Go through the material below and please tally the lines that hold the word "Figure"; the number alone is the answer.

• [Supplied information]
● ● ● ● ● ● ●
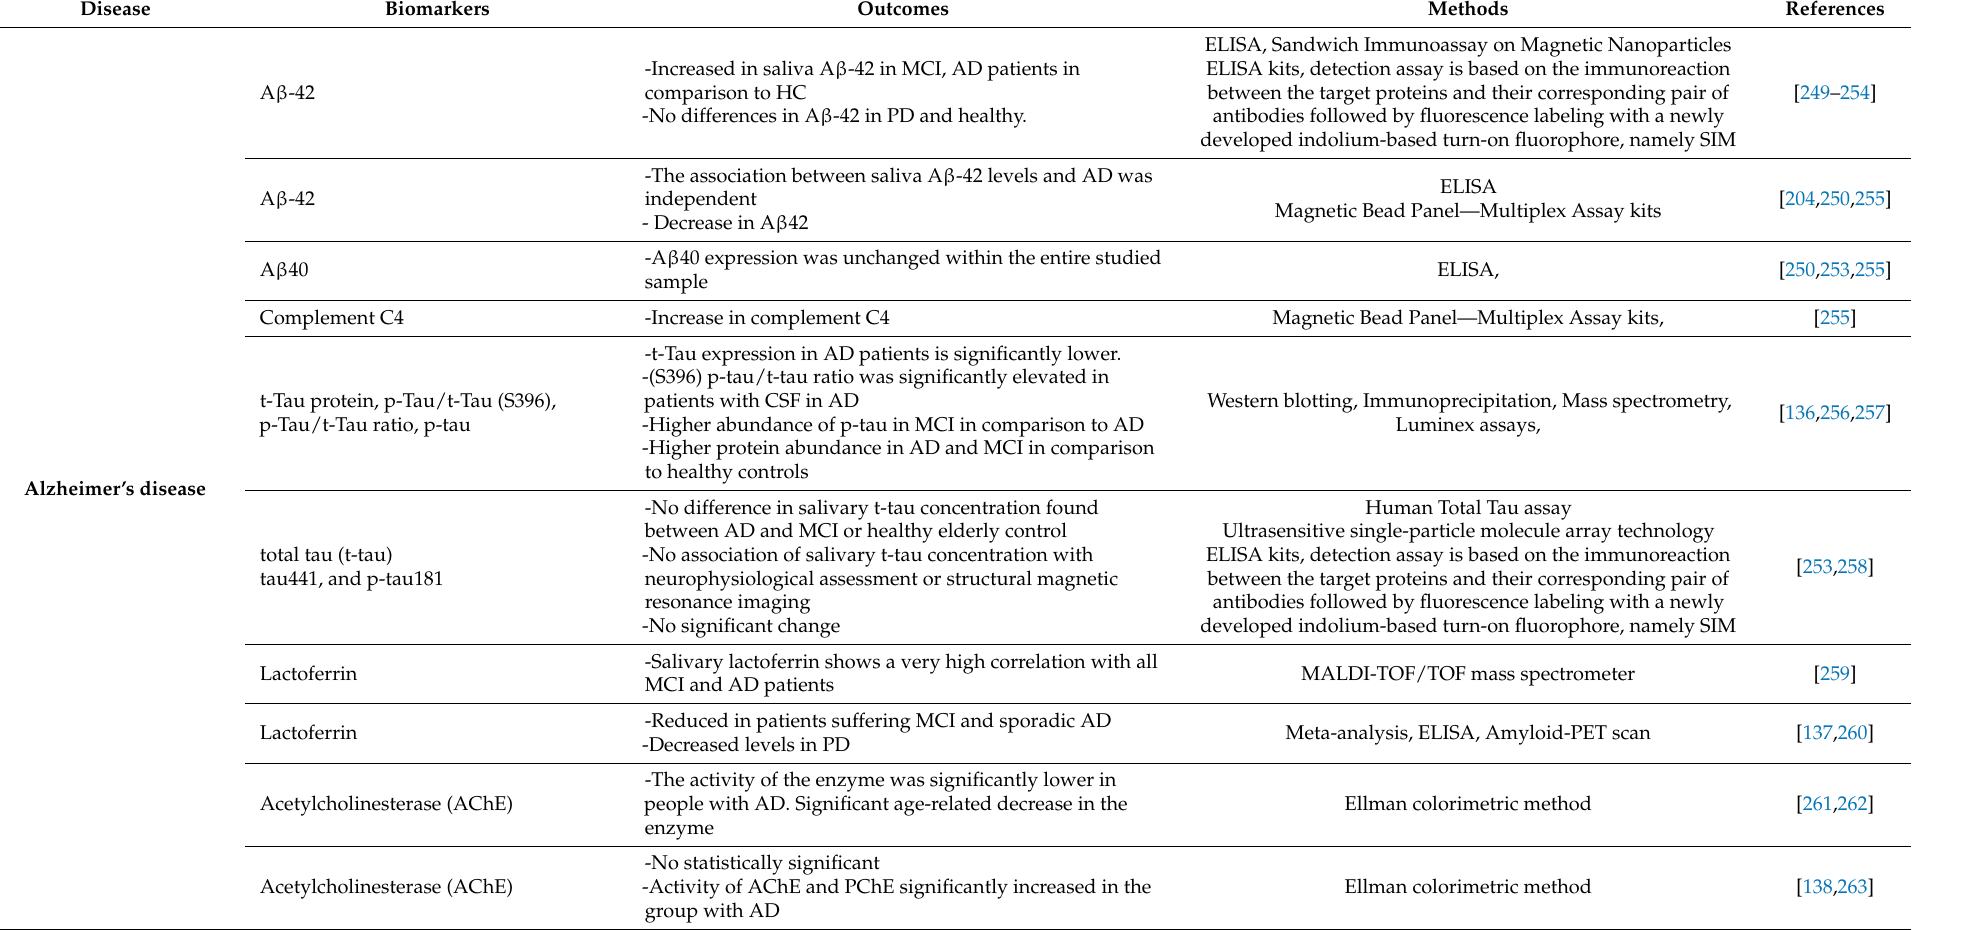
Table 4. A detailed list of studies highlighting salivary biomarkers in neurodegenerative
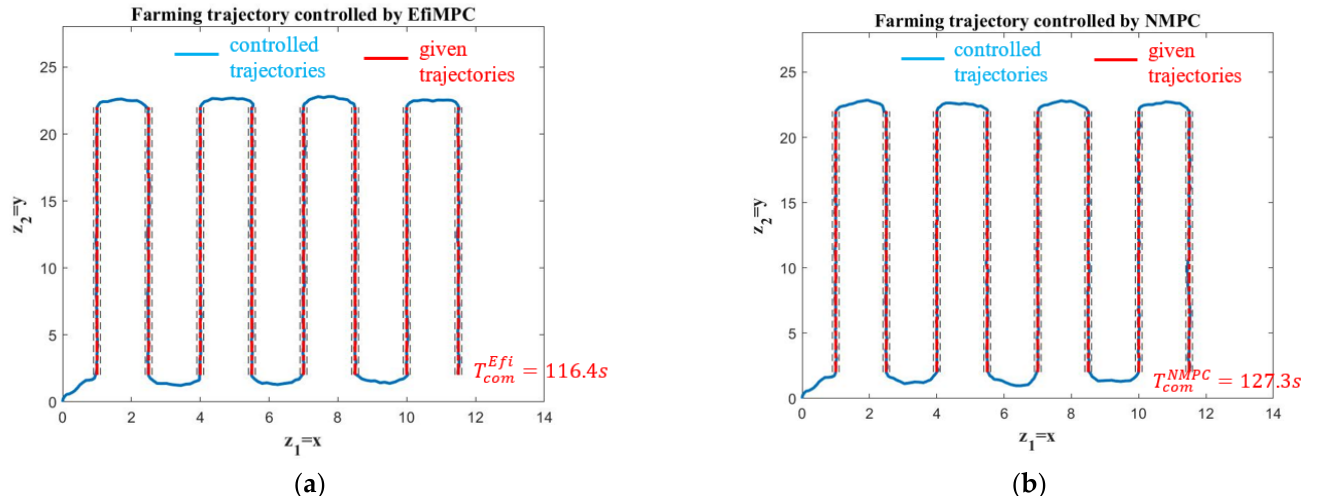
Figure 8. The working trajectories of autonomous vehicles controlled by ( a ) EfiMPC, and ( b ) NMPC.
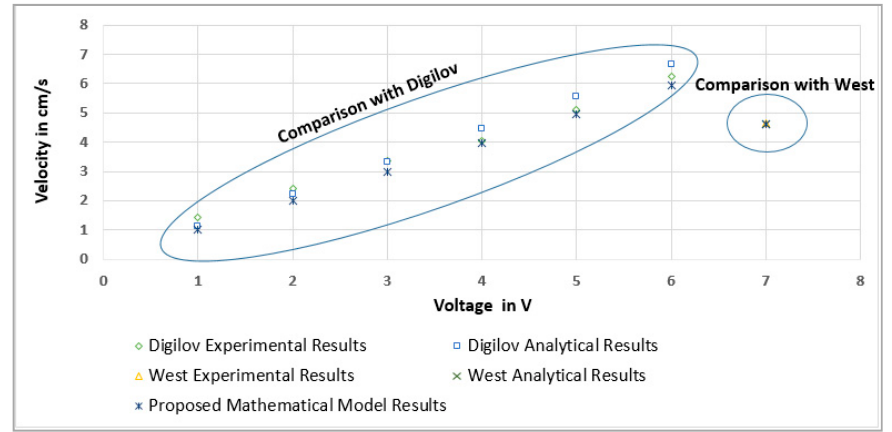
Figure 5. Digilove [16] and West [17] Analitycal and Experimental Results vs. Proposed Mathematical Model Results.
● ● ● ● ● ● ●
• [Expected output] 2